===== Task material =====

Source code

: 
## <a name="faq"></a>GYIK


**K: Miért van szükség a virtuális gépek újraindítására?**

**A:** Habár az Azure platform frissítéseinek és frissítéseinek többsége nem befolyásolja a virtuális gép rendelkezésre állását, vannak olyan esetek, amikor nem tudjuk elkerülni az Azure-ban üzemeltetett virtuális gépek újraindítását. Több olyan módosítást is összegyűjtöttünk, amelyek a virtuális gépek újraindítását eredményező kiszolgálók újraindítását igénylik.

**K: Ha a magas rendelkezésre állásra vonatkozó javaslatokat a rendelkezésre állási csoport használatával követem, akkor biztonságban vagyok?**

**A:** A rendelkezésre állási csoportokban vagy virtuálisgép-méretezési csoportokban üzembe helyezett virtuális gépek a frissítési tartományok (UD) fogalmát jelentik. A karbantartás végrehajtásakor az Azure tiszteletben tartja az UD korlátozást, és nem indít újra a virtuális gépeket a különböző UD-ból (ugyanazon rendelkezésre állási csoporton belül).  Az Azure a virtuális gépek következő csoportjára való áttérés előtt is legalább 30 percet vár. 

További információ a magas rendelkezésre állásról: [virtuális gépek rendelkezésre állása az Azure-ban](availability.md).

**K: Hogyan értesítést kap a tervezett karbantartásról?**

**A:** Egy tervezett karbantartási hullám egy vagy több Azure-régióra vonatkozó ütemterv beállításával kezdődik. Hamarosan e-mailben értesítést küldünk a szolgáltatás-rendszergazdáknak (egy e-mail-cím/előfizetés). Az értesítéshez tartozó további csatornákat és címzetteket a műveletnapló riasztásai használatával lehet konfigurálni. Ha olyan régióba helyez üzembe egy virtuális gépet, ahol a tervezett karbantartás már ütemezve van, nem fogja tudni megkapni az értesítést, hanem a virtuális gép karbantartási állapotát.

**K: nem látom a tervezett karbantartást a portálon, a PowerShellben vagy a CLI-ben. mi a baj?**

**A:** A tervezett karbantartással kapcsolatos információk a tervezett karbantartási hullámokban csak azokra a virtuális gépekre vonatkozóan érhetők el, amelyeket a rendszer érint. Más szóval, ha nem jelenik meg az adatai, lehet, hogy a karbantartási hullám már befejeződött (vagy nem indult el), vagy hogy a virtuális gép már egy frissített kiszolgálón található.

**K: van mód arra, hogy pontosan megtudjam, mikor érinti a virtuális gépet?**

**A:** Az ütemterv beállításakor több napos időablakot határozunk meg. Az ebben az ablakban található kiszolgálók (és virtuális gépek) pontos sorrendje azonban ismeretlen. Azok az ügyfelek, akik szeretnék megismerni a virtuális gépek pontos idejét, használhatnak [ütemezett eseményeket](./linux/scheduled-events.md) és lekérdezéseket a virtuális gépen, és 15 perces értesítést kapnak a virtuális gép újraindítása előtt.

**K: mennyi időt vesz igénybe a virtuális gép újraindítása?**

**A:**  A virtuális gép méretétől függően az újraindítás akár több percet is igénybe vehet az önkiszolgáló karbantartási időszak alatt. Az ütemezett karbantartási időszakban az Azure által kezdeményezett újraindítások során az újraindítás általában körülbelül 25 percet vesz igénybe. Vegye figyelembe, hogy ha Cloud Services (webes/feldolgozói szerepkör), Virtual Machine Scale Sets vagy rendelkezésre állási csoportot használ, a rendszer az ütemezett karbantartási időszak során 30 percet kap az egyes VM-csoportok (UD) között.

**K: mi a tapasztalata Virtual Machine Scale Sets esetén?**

=====

__Work required__: Copy out word for word the stretch of the entries from the line that contains "gép karbantartási állapotát." through the line that contains "virtuális gép újraindítása?**".

__Answer box__:
**A:** Egy tervezett karbantartási hullám egy vagy több Azure-régióra vonatkozó ütemterv beállításával kezdődik. Hamarosan e-mailben értesítést küldünk a szolgáltatás-rendszergazdáknak (egy e-mail-cím/előfizetés). Az értesítéshez tartozó további csatornákat és címzetteket a műveletnapló riasztásai használatával lehet konfigurálni. Ha olyan régióba helyez üzembe egy virtuális gépet, ahol a tervezett karbantartás már ütemezve van, nem fogja tudni megkapni az értesítést, hanem a virtuális gép karbantartási állapotát.

**K: nem látom a tervezett karbantartást a portálon, a PowerShellben vagy a CLI-ben. mi a baj?**

**A:** A tervezett karbantartással kapcsolatos információk a tervezett karbantartási hullámokban csak azokra a virtuális gépekre vonatkozóan érhetők el, amelyeket a rendszer érint. Más szóval, ha nem jelenik meg az adatai, lehet, hogy a karbantartási hullám már befejeződött (vagy nem indult el), vagy hogy a virtuális gép már egy frissített kiszolgálón található.

**K: van mód arra, hogy pontosan megtudjam, mikor érinti a virtuális gépet?**

**A:** Az ütemterv beállításakor több napos időablakot határozunk meg. Az ebben az ablakban található kiszolgálók (és virtuális gépek) pontos sorrendje azonban ismeretlen. Azok az ügyfelek, akik szeretnék megismerni a virtuális gépek pontos idejét, használhatnak [ütemezett eseményeket](./linux/scheduled-events.md) és lekérdezéseket a virtuális gépen, és 15 perces értesítést kapnak a virtuális gép újraindítása előtt.

**K: mennyi időt vesz igénybe a virtuális gép újraindítása?**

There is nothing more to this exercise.